Les Juifs et la France en Tunisie.

Les bénéfices d'une relation triangulaire
Par Claude Hagège, Bernard Zarca
Français

Bien que tolérés par l’Islam après la conquête de l’Afrique du Nord, les Juifs de Tunisie y étaient dominés symboliquement. Ils n’eurent de cesse, dans la seconde moitié du XIXe siècle et au début du XXe siècle, qu’ils n’obtinssent une amélioration de leur condition et de leur statut grâce aux interventions des puissances européennes présentes en Tunisie et ayant des visées colonisatrices sur le pays, notamment la France qui y instaura son protectorat en 1881. Cet article examine comment les Juifs essayèrent de tirer profit d’une relation triangulaire dans laquelle ils occupaient une position intermédiaire pour obtenir principalement de la France une transformation de leurs institutions, un changement de leur statut juridique, la facilitation des conditions de leur naturalisation, jusqu’à la fin de la Première Guerre mondiale, et pourquoi ils échouèrent presque toujours dans leurs différentes démarches, cependant que l’implantation française en Tunisie allait radicalement changer leur condition socio-culturelle.
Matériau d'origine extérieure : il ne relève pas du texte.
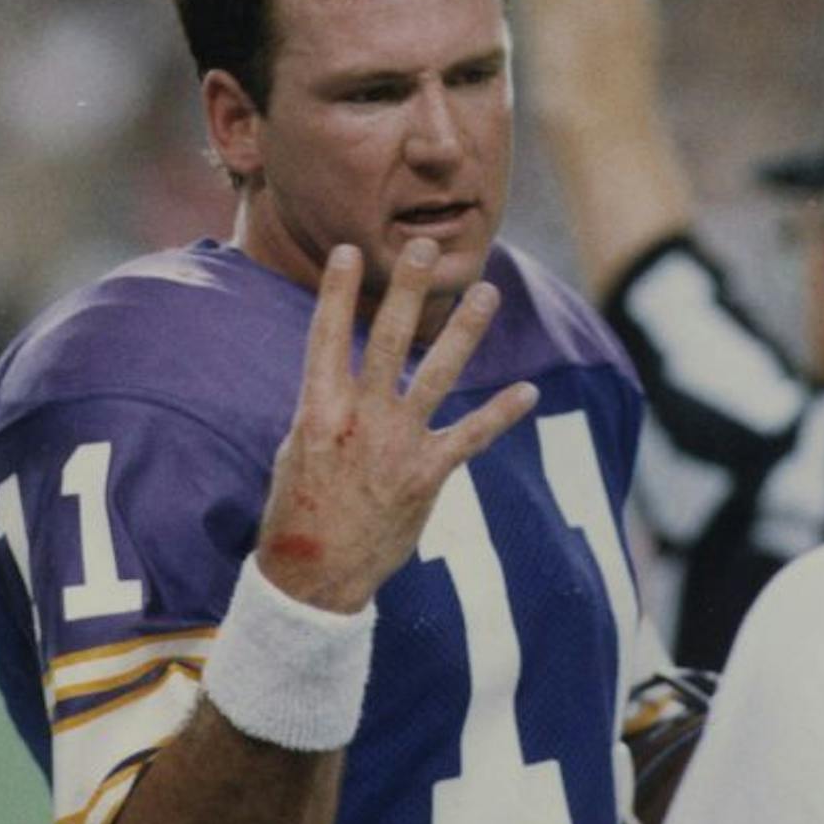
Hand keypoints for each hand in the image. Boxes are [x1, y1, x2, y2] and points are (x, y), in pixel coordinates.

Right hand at [257, 239, 537, 611]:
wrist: (314, 577)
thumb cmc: (298, 512)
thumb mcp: (296, 451)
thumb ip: (325, 409)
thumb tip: (343, 379)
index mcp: (317, 410)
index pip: (326, 337)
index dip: (338, 292)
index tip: (349, 250)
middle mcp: (360, 419)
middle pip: (389, 340)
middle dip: (407, 289)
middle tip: (423, 246)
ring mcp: (397, 445)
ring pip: (438, 373)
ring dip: (465, 330)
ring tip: (487, 291)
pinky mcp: (427, 475)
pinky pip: (472, 436)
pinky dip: (501, 413)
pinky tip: (527, 390)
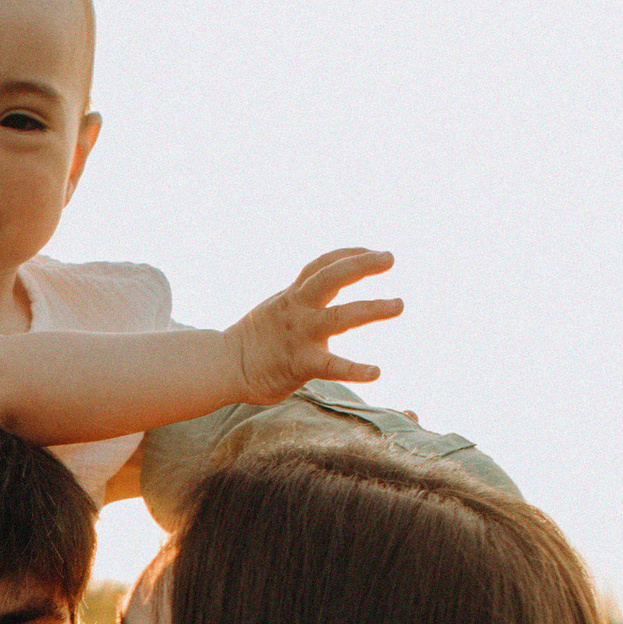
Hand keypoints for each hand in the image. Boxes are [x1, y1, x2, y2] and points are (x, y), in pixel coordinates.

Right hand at [223, 247, 400, 404]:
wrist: (224, 366)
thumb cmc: (256, 340)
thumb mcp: (279, 308)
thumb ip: (304, 299)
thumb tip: (327, 289)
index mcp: (293, 295)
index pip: (323, 265)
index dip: (349, 254)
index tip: (372, 251)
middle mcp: (298, 309)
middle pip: (331, 277)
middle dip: (361, 265)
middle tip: (390, 257)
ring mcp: (300, 335)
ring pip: (339, 316)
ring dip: (371, 308)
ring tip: (398, 304)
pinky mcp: (300, 363)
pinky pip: (332, 365)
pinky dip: (355, 369)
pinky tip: (377, 371)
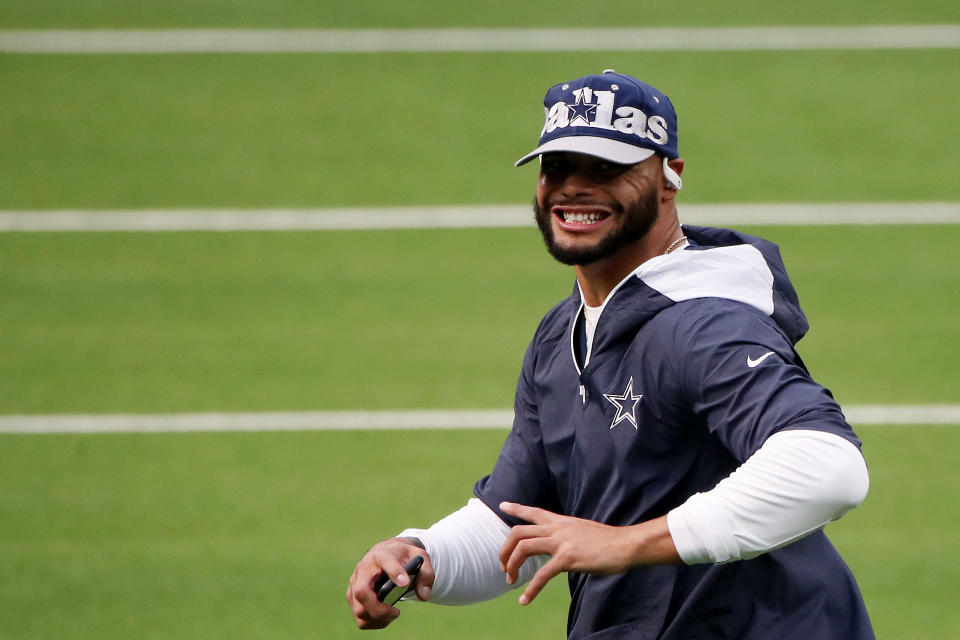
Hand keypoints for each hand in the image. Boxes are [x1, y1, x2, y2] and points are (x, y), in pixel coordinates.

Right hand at [346, 538, 434, 629]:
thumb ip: (426, 574)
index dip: (395, 573)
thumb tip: (423, 596)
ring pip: (359, 609)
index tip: (405, 583)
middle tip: (396, 613)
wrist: (385, 552)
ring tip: (393, 613)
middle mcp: (364, 568)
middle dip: (379, 609)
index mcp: (382, 555)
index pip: (386, 562)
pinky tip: (385, 616)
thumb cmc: (403, 556)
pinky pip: (359, 616)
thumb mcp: (419, 557)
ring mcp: (355, 582)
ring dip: (378, 618)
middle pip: (362, 592)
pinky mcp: (352, 595)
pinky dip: (373, 622)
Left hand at [498, 502, 678, 605]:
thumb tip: (561, 548)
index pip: (534, 511)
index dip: (516, 508)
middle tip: (503, 566)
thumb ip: (568, 536)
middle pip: (519, 532)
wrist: (626, 544)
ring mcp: (561, 542)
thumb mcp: (583, 532)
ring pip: (523, 547)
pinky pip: (542, 574)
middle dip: (505, 549)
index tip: (502, 505)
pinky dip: (530, 589)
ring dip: (512, 565)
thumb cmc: (608, 542)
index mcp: (561, 521)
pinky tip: (525, 600)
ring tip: (510, 581)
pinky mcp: (568, 558)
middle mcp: (557, 528)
La présence française entraîna une scolarisation massive des enfants de la communauté, dans les écoles de l’Alliance Israélite Universelle et dans les écoles publiques de la République, une très rapide mobilité sociale et une francisation du mode de vie de ses membres. Tout en gardant une identité forte, les Juifs de Tunisie se sont ainsi déportés du côté de la France à laquelle ils devaient l’accès à la culture universaliste et vers laquelle la moitié d’entre eux, relativement plus nombreux parmi les couches supérieures et intermédiaires, émigreraient après l’indépendance tunisienne, l’autre moitié, beaucoup plus populaire et donc moins francisée, choisissant de se fixer en Israël. La dynamique culturelle déciderait donc de leur destinée que les avatars de la politique franco-tunisienne et le conflit israélo-arabe allaient précipiter.